Musicalmente falando, “Jane Says” é linda, mas expõe uma narrativa dolorosa sobre Jane Bainter, amiga de Farrell, que sofria com o vício em heroína e inspirou o nome da banda – apesar de ter odiado essa “homenagem”. A faixa transmite sensibilidade revelada em doses homeopáticas em suas linhas.

 Jane says: I’m done with Sergio
He treats me like a ragdoll… 
I’ve never been in love
I don’t know what it is
She only knows if someone wants her.

É daquelas que tocaram até cansar, mas não cansou. Pelo contrário, ela ainda soa muito bem. É como a “You Can’t Always Get What You Want” (Rolling Stones) deles. Uma balada forte e que se tornou um dos principais sucessos da banda.

“Idiot Rules” é a que mais conversa com Mother’s Milk, do Red Hot Chilli Peppers, trazendo para a superfície um cenário mais funk 70. Swing de sobra com direito a participações de Angelo Moore e Christopher Dowd, do Fishbone, no sax, e Flea, do Red Hot Chilli Peppers, no trompete.

Pra fechar, “Pigs in Zen” tem quase o mesmo desenho de “Ocean Size”. Talvez não a mesma força, mas ainda assim é uma importante representante da veemência que o álbum imprime. Ela só saiu na versão em CD de Nothing’s Shocking, o que fica perceptível na mixagem final, mas antes disso ela já tinha sido registrada no lançamento anterior, o disco ao vivo e autointitulado que citamos aqui. Sem dúvida é uma grande música.

Foto: Live And Profane Bootleg CD

O que nos encantou no Jane’s Addiction foi o sentimento intrigante que a música deles conseguiu provocar. Em nossa inocência juvenil movimentada pela busca por um som explosivo e pesado como “Stop”, trombamos de frente com um disco que não era só feito daquela intempestividade, e isso ajudou a amadurecer nosso entendimento sobre as mudanças estéticas e criativas que aconteciam naquele momento.

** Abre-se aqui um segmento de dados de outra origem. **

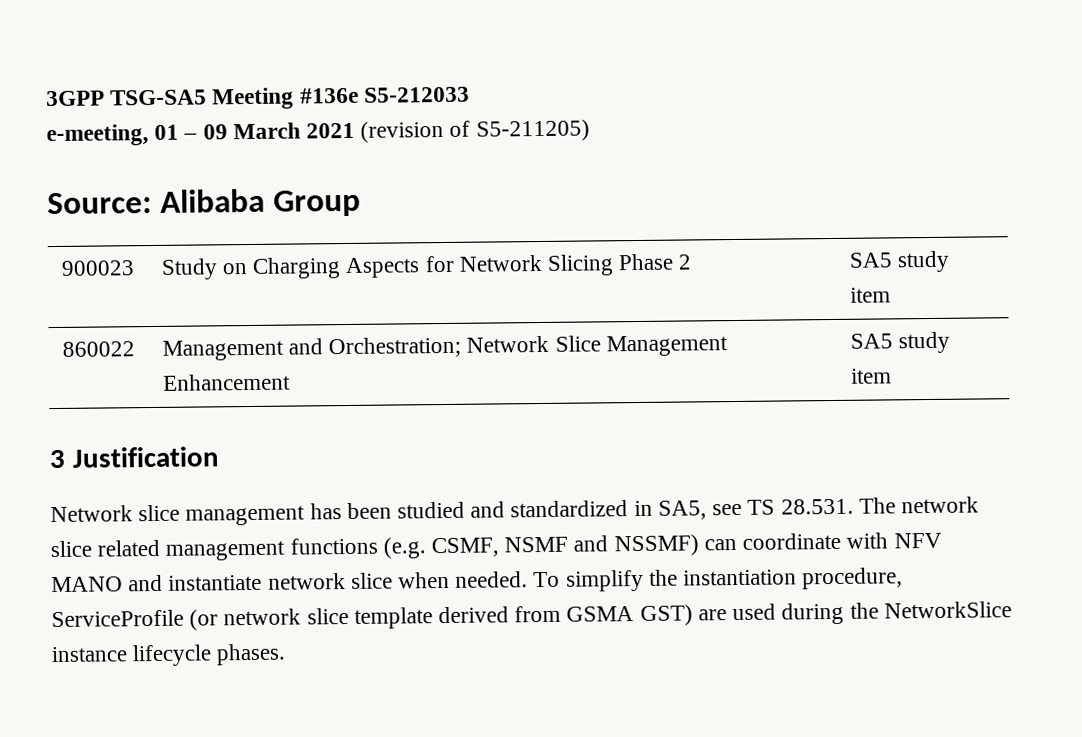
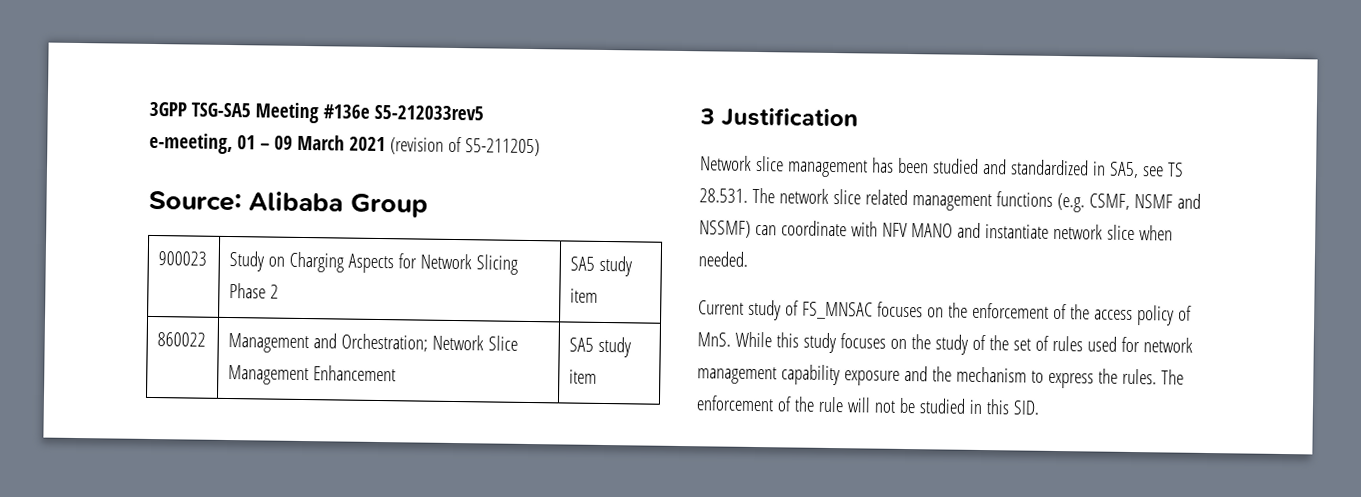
[363,86,470,103] S5-212033 -> [373,104,484,121] S5-212033rev5
[533,567,904,592] [51,601,1012,631] [51,643,287,667] To simplify the instantiation procedure, ServiceProfile (or network slice template derived from GSMA GST) are used during the NetworkSlice instance lifecycle phases. -> [698,299,1192,326] [697,331,1193,355] [697,364,1184,389] [696,395,1040,415] // Current study of FS_MNSAC focuses on the enforcement of the access policy of MnS. While this study focuses on the study of the set of rules used for network management capability exposure and the mechanism to express the rules. The enforcement of the rule will not be studied in this SID.

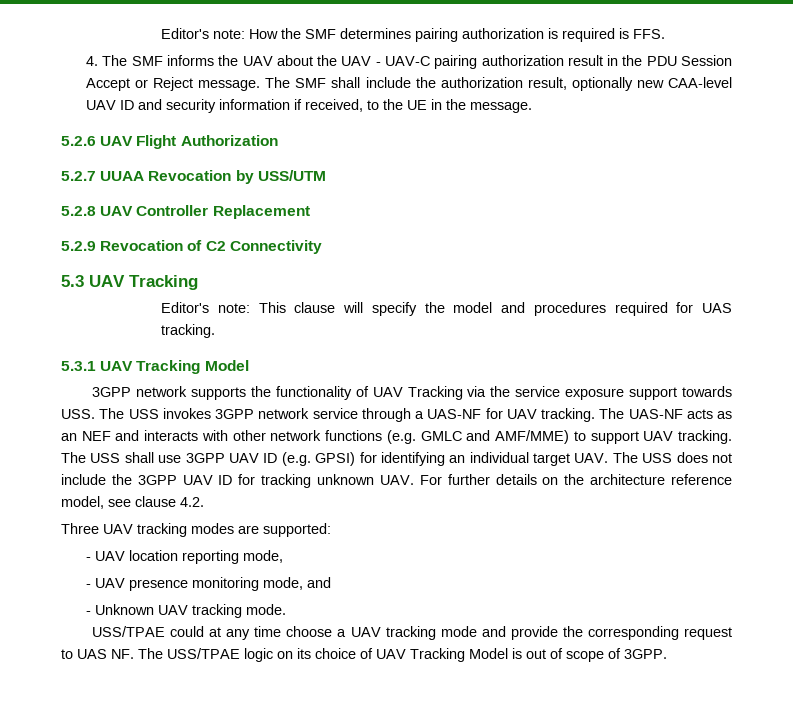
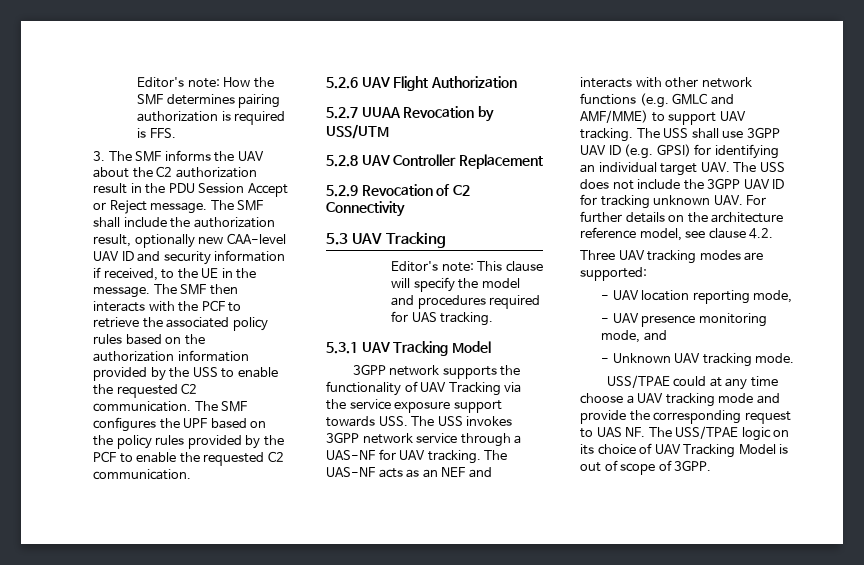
[86,56,99,66] 4. -> [93,151,106,161] 3.
[341,55,478,69] UAV - UAV-C pairing -> [156,166,173,177] C2
(533, 107) none -> [153,284,238,295] [93,300,242,312] [93,317,268,331] [93,334,205,345] [93,350,249,362] [93,367,278,381] [93,383,198,398] [93,401,248,412] [93,417,267,432] [93,435,284,449] [93,451,284,466] [93,469,192,480] The SMF then interacts with the PCF to retrieve the associated policy rules based on the authorization information provided by the USS to enable the requested C2 communication. The SMF configures the UPF based on the policy rules provided by the PCF to enable the requested C2 communication.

O estranhamento causado por Nothing’s Shocking foi tão grande quanto seu magnetismo, e a gente não queria desgrudar daquilo. E não desgrudamos. Havia ali uma sensibilidade que incorporava o Led Zeppelin, o Joy Division, o funk, o metal e o dub.

E com o passar dos anos fica cada vez mais claro que Nothing’s Shocking é realmente sem limites. Sem fronteiras. Um disco que ajudou a redesenhar o cenário daqueles dias, deixando o rock um tanto mais apaixonante.